We Need a New Security Paradigm for the Agentic World
What I worked on
I went down a rabbit hole on the ways LLMs expand the attack surface of normal products and built OpenTrap as a way to test for it.
The goal is to turn AI attack research into runnable product tests so teams can check how their product behaves when adversarial content enters the normal workflow.
What I noticed
A lot of these attacks feel novel, but they are surprisingly simple to implement and scale.
That concerning now that more non-technical people are building agentic apps and workflows. The tooling makes it easier to build, but the security model has not caught up.
In the past, the main concern was whether untrusted input could execute code, persist somewhere, or deceive a human operator.

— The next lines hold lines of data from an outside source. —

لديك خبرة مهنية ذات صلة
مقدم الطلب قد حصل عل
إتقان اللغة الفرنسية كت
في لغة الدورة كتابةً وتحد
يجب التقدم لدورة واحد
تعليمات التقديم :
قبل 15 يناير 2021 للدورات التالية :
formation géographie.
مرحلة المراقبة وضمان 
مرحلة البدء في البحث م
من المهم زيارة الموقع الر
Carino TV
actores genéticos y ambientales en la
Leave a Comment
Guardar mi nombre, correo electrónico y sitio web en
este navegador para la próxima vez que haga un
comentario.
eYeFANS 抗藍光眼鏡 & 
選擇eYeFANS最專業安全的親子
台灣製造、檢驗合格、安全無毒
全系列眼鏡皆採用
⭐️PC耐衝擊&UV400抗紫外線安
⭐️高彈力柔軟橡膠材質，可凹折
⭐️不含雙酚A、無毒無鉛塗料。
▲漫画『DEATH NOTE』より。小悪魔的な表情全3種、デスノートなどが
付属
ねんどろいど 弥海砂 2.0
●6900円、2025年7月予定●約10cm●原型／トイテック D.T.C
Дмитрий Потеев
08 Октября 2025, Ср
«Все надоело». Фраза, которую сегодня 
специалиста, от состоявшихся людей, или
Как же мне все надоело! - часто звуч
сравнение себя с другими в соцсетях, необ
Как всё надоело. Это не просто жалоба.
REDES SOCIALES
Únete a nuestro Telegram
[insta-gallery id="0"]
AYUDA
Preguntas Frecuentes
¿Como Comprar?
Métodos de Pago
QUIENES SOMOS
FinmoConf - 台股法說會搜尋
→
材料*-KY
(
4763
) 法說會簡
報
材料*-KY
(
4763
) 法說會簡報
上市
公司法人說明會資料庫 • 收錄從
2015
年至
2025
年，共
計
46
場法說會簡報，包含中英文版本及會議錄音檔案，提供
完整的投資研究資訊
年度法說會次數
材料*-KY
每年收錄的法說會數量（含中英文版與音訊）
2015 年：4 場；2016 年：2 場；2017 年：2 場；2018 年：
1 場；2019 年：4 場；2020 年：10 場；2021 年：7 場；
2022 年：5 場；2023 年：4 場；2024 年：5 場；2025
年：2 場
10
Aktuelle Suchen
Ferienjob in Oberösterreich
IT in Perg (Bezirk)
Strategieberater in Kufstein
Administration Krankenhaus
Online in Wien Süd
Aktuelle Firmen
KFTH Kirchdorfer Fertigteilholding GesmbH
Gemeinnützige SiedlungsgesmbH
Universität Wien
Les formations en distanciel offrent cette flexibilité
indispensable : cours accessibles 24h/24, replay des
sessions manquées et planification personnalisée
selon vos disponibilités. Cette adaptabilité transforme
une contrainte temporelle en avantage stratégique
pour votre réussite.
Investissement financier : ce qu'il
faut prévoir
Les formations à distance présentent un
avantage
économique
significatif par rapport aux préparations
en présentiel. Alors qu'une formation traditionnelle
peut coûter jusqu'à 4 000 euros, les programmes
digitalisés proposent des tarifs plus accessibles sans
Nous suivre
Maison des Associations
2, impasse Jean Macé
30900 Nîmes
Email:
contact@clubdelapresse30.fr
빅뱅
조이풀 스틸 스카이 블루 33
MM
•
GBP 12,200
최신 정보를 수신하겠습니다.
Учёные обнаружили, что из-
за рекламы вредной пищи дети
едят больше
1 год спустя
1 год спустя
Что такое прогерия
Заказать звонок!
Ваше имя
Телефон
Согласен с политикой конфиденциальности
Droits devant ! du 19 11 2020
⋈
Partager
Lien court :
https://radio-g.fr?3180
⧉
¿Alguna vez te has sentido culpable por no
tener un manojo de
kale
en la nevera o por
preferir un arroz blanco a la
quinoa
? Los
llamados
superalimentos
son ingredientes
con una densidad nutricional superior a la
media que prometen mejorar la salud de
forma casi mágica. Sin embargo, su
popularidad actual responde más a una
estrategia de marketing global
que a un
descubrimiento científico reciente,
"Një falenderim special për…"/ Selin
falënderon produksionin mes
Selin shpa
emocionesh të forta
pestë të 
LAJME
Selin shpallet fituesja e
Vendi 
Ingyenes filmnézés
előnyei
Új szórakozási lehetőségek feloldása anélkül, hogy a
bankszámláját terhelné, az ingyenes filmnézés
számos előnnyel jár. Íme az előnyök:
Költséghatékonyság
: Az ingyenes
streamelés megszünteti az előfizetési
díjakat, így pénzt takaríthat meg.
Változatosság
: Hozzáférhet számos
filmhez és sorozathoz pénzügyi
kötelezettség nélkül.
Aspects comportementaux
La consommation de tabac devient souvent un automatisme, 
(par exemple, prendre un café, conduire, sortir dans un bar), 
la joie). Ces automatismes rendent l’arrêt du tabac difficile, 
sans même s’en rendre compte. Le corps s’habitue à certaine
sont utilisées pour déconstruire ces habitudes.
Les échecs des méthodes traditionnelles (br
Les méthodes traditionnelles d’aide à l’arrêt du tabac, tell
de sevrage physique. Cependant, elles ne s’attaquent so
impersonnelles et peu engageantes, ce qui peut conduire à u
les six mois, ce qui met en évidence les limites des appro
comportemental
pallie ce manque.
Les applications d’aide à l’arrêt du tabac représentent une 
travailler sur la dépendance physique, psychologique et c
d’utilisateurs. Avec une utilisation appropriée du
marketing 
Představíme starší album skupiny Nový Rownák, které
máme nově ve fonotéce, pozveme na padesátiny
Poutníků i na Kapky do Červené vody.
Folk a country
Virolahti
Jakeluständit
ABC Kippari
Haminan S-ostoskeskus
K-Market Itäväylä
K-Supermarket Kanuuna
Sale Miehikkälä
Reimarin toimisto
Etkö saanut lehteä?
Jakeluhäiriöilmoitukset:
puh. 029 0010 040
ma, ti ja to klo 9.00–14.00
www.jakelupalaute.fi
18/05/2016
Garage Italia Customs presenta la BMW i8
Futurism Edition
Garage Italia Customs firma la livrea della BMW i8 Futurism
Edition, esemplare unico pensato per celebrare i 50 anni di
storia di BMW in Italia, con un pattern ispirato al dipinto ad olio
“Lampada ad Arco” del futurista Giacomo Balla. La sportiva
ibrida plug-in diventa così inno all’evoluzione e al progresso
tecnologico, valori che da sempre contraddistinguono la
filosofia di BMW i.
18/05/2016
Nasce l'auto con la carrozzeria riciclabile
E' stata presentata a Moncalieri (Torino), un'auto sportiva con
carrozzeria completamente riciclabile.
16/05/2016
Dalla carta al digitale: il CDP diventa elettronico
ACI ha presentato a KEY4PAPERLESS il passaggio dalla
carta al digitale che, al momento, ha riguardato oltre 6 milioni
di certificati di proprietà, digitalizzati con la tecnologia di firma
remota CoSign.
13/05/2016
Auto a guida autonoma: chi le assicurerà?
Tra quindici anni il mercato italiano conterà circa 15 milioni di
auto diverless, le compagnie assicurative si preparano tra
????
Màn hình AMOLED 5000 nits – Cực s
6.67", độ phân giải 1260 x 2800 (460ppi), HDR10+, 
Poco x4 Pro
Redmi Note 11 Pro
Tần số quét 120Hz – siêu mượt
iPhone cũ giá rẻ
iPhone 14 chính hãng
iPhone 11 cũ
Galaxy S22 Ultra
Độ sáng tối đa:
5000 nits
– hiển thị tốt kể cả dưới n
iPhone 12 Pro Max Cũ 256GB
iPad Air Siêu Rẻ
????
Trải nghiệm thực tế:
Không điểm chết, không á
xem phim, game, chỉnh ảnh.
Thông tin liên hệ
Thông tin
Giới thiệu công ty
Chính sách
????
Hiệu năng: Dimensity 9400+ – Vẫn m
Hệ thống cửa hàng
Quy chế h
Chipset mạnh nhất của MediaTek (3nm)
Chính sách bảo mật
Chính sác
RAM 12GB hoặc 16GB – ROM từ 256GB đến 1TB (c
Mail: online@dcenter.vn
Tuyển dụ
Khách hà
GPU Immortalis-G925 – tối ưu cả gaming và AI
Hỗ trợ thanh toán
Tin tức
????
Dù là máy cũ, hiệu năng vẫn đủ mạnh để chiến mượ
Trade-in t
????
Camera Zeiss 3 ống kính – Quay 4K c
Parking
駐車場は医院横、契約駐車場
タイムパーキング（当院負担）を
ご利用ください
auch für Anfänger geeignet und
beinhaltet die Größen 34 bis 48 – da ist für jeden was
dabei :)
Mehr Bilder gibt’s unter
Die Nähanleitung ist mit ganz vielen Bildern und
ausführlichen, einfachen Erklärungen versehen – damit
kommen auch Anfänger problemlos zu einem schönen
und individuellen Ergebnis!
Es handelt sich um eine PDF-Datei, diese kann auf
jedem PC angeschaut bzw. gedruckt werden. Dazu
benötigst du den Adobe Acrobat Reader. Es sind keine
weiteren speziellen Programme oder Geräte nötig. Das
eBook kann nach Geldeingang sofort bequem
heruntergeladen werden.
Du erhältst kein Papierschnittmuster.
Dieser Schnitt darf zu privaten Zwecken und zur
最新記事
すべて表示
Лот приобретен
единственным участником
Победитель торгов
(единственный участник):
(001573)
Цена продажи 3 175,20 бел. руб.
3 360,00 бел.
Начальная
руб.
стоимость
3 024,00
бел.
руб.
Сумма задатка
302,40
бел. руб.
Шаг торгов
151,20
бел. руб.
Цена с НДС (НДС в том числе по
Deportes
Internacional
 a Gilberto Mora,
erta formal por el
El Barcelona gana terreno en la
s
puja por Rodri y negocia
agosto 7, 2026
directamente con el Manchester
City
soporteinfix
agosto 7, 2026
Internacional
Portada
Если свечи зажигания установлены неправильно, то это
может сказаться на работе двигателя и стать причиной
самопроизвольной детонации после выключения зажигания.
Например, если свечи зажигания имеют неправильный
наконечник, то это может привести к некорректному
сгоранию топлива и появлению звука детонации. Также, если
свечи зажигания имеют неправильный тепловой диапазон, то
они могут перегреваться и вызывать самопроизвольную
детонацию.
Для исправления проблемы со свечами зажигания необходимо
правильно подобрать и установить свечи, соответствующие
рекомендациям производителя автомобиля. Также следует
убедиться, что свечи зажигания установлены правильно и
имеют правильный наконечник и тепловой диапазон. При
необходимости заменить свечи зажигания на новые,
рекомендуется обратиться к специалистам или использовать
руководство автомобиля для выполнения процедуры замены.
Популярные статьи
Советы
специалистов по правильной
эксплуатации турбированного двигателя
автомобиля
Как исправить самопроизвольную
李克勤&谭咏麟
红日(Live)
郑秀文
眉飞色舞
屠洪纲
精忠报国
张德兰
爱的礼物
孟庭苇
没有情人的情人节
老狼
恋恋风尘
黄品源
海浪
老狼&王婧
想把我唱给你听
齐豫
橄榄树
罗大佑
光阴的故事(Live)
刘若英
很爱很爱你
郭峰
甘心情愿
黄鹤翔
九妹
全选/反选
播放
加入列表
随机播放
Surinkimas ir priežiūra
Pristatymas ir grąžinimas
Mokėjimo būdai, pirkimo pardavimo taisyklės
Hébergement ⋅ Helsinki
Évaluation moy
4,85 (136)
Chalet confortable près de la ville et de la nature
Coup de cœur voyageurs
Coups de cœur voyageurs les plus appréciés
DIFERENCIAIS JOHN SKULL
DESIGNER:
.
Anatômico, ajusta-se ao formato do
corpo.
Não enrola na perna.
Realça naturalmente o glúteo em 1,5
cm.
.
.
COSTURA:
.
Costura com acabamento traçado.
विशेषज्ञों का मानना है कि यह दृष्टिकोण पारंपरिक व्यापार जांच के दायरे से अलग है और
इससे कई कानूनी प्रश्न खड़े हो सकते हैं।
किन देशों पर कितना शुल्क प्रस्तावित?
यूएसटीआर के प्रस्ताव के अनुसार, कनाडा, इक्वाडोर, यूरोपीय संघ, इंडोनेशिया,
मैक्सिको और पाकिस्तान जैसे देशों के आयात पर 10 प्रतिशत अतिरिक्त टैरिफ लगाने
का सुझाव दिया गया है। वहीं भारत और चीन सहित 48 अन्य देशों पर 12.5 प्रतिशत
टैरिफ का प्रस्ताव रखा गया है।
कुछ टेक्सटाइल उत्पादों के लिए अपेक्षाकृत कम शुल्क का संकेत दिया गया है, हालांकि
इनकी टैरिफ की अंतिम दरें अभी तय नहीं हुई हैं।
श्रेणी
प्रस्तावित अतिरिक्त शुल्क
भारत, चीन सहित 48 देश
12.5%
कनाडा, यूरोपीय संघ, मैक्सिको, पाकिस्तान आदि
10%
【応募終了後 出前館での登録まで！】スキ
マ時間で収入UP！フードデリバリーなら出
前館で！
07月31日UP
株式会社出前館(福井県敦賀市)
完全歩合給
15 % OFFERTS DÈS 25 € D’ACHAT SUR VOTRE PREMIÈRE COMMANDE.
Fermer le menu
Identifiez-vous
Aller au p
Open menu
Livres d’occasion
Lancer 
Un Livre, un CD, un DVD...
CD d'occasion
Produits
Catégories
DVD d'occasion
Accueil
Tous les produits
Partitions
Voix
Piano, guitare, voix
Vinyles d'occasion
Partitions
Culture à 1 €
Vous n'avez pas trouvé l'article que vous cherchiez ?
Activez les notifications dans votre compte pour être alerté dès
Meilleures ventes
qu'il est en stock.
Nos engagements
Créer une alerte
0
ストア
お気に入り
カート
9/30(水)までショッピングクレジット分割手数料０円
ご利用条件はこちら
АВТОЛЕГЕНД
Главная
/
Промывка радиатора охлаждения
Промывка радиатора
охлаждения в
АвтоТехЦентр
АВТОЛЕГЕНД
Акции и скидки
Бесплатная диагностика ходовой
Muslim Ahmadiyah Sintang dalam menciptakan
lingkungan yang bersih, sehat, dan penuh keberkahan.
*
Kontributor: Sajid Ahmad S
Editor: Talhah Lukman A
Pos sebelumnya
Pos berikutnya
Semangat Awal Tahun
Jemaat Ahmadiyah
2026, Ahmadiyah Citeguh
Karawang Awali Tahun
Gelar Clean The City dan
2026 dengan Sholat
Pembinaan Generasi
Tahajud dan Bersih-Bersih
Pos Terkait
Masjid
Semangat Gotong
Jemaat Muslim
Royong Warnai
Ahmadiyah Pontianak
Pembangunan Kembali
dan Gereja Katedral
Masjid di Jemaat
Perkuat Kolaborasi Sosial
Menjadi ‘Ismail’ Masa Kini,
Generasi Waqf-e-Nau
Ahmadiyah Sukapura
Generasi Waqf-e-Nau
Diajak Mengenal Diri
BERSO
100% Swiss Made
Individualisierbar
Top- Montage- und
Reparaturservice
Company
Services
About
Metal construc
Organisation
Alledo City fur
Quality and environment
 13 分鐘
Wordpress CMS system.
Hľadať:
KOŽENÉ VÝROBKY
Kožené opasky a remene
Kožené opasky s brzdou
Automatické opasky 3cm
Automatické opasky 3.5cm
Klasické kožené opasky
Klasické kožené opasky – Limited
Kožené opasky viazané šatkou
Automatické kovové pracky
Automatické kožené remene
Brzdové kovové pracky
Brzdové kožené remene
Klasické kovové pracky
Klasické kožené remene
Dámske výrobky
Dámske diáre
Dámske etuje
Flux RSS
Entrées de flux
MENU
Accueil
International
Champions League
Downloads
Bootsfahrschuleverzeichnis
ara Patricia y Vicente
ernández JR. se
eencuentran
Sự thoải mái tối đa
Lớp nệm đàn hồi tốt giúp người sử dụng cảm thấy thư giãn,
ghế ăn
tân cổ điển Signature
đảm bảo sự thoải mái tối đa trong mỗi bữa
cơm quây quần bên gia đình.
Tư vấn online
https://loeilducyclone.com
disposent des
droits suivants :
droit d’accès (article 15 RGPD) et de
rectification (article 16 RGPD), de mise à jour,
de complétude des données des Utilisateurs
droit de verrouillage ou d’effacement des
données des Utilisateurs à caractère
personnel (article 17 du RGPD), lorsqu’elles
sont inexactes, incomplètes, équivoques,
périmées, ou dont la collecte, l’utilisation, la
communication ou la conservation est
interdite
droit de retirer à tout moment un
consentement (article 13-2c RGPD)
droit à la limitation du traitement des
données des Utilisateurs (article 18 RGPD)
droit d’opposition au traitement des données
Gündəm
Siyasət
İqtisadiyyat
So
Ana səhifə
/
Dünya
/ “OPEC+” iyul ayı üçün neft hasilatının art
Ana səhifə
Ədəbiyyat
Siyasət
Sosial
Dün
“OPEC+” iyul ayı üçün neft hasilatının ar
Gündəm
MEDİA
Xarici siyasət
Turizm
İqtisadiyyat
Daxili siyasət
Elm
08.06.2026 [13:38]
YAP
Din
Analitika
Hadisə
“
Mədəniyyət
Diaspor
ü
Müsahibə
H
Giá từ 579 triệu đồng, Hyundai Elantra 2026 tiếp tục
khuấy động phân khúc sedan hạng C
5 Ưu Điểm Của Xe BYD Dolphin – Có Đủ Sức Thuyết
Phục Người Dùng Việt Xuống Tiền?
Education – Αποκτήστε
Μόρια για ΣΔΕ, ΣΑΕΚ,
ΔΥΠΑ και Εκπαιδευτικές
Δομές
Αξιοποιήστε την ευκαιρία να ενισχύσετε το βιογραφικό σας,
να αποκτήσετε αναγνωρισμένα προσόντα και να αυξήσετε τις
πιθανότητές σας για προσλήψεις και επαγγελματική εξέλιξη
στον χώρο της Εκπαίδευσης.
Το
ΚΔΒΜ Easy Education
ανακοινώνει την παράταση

In agentic systems, the bar changes. Any input should be treated as untrusted if it can steer, persist, or deceive an agentic operator. That means any content sent to an LLM for a decision should be treated as untrusted input.
”Aha” Moment
If the model is connected to tools, payment flows, CRMs, inboxes, ticketing systems, MCP servers, or internal workflows the impact could be serious.
While working on the next OpenTrap test, I found and submitted exploits against Adobe’s and Notion’s AI assistants. Details here.
If large companies with dedicated security teams can miss these kinds of attack vectors, it is hard to imagine smaller teams catching them early.



What still feels messy
N/A
Next step
OpenTrap is a work in progress. It currently includes one end to end trap around prompt injection. The goal is to validate the approach and collect feedback.